[Records supplied — start]

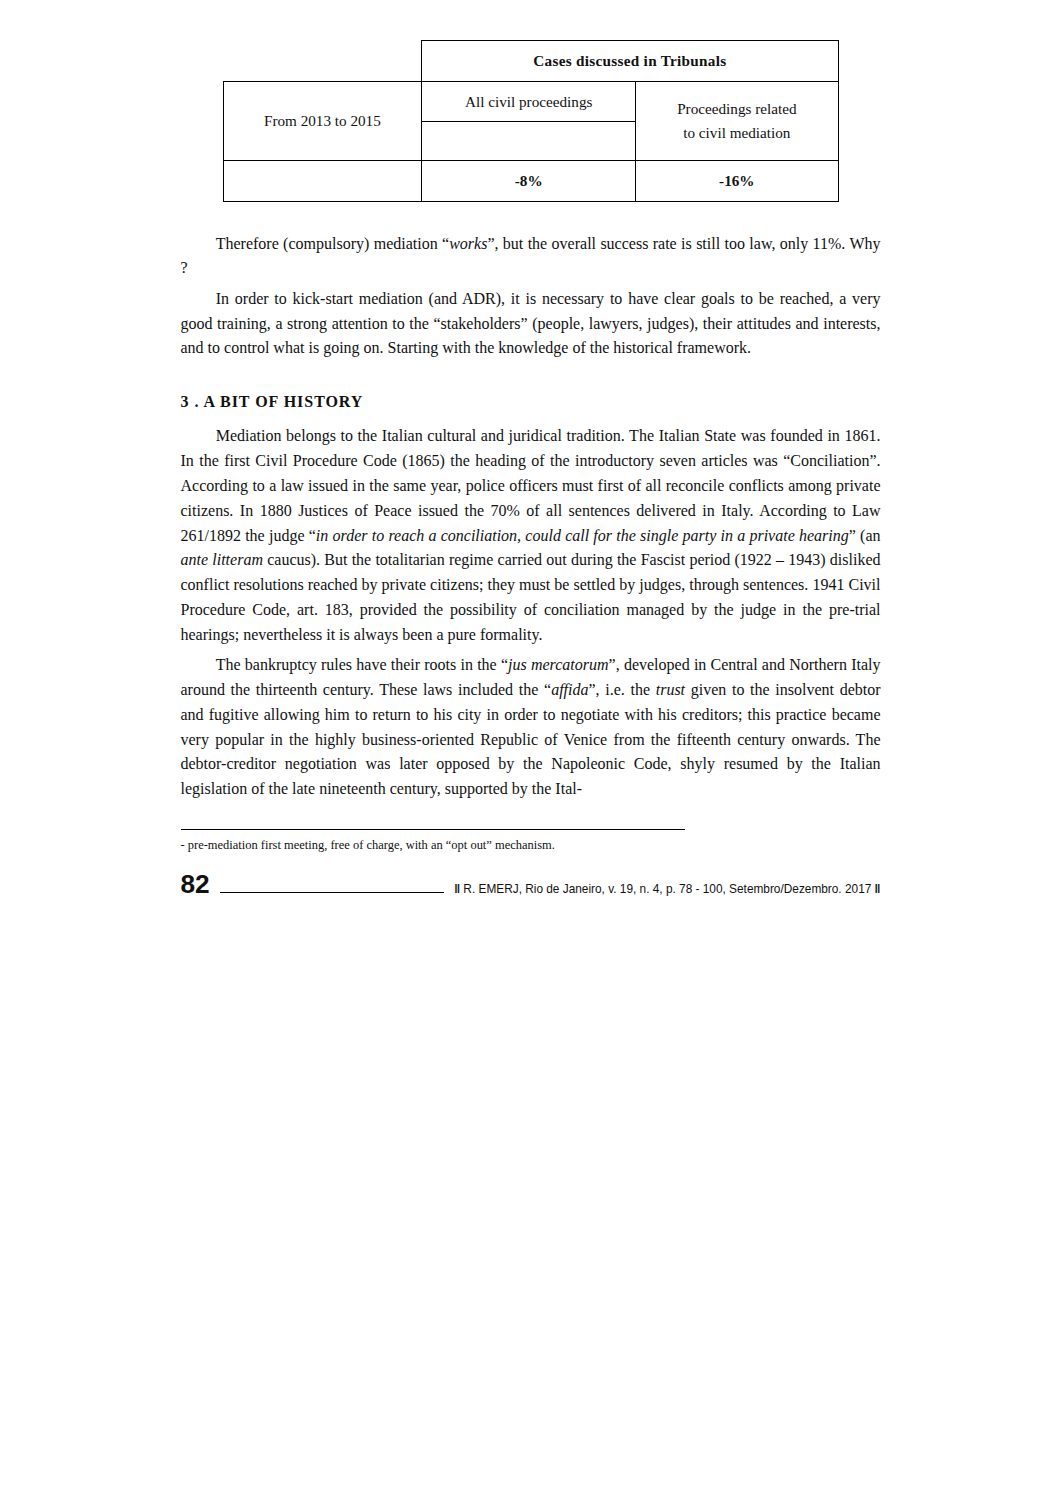| | Cases discussed in Tribunals |
| From 2013 to 2015 | All civil proceedings | Proceedings related to civil mediation |
| | -8% | -16% |
Therefore (compulsory) mediation “works”, but the overall success rate is still too law, only 11%. Why ?
In order to kick-start mediation (and ADR), it is necessary to have clear goals to be reached, a very good training, a strong attention to the “stakeholders” (people, lawyers, judges), their attitudes and interests, and to control what is going on. Starting with the knowledge of the historical framework.
3 . A BIT OF HISTORY
Mediation belongs to the Italian cultural and juridical tradition. The Italian State was founded in 1861. In the first Civil Procedure Code (1865) the heading of the introductory seven articles was “Conciliation”. According to a law issued in the same year, police officers must first of all reconcile conflicts among private citizens. In 1880 Justices of Peace issued the 70% of all sentences delivered in Italy. According to Law 261/1892 the judge “in order to reach a conciliation, could call for the single party in a private hearing” (an ante litteram caucus). But the totalitarian regime carried out during the Fascist period (1922 – 1943) disliked conflict resolutions reached by private citizens; they must be settled by judges, through sentences. 1941 Civil Procedure Code, art. 183, provided the possibility of conciliation managed by the judge in the pre-trial hearings; nevertheless it is always been a pure formality.
The bankruptcy rules have their roots in the “jus mercatorum”, developed in Central and Northern Italy around the thirteenth century. These laws included the “affida”, i.e. the trust given to the insolvent debtor and fugitive allowing him to return to his city in order to negotiate with his creditors; this practice became very popular in the highly business-oriented Republic of Venice from the fifteenth century onwards. The debtor-creditor negotiation was later opposed by the Napoleonic Code, shyly resumed by the Italian legislation of the late nineteenth century, supported by the Ital-
- pre-mediation first meeting, free of charge, with an “opt out” mechanism.
82 ‖ R. EMERJ, Rio de Janeiro, v. 19, n. 4, p. 78 - 100, Setembro/Dezembro. 2017 ‖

[Records supplied — finish]

-- Task to complete --
In the answer, include exactly the lines from the top of the entries through the line containing "3 . A BIT OF HISTORY", and nothing else, not even the pictures.

-- Result --
| | Cases discussed in Tribunals |
| From 2013 to 2015 | All civil proceedings | Proceedings related to civil mediation |
| | -8% | -16% |
Therefore (compulsory) mediation “works”, but the overall success rate is still too law, only 11%. Why ?
In order to kick-start mediation (and ADR), it is necessary to have clear goals to be reached, a very good training, a strong attention to the “stakeholders” (people, lawyers, judges), their attitudes and interests, and to control what is going on. Starting with the knowledge of the historical framework.
3 . A BIT OF HISTORY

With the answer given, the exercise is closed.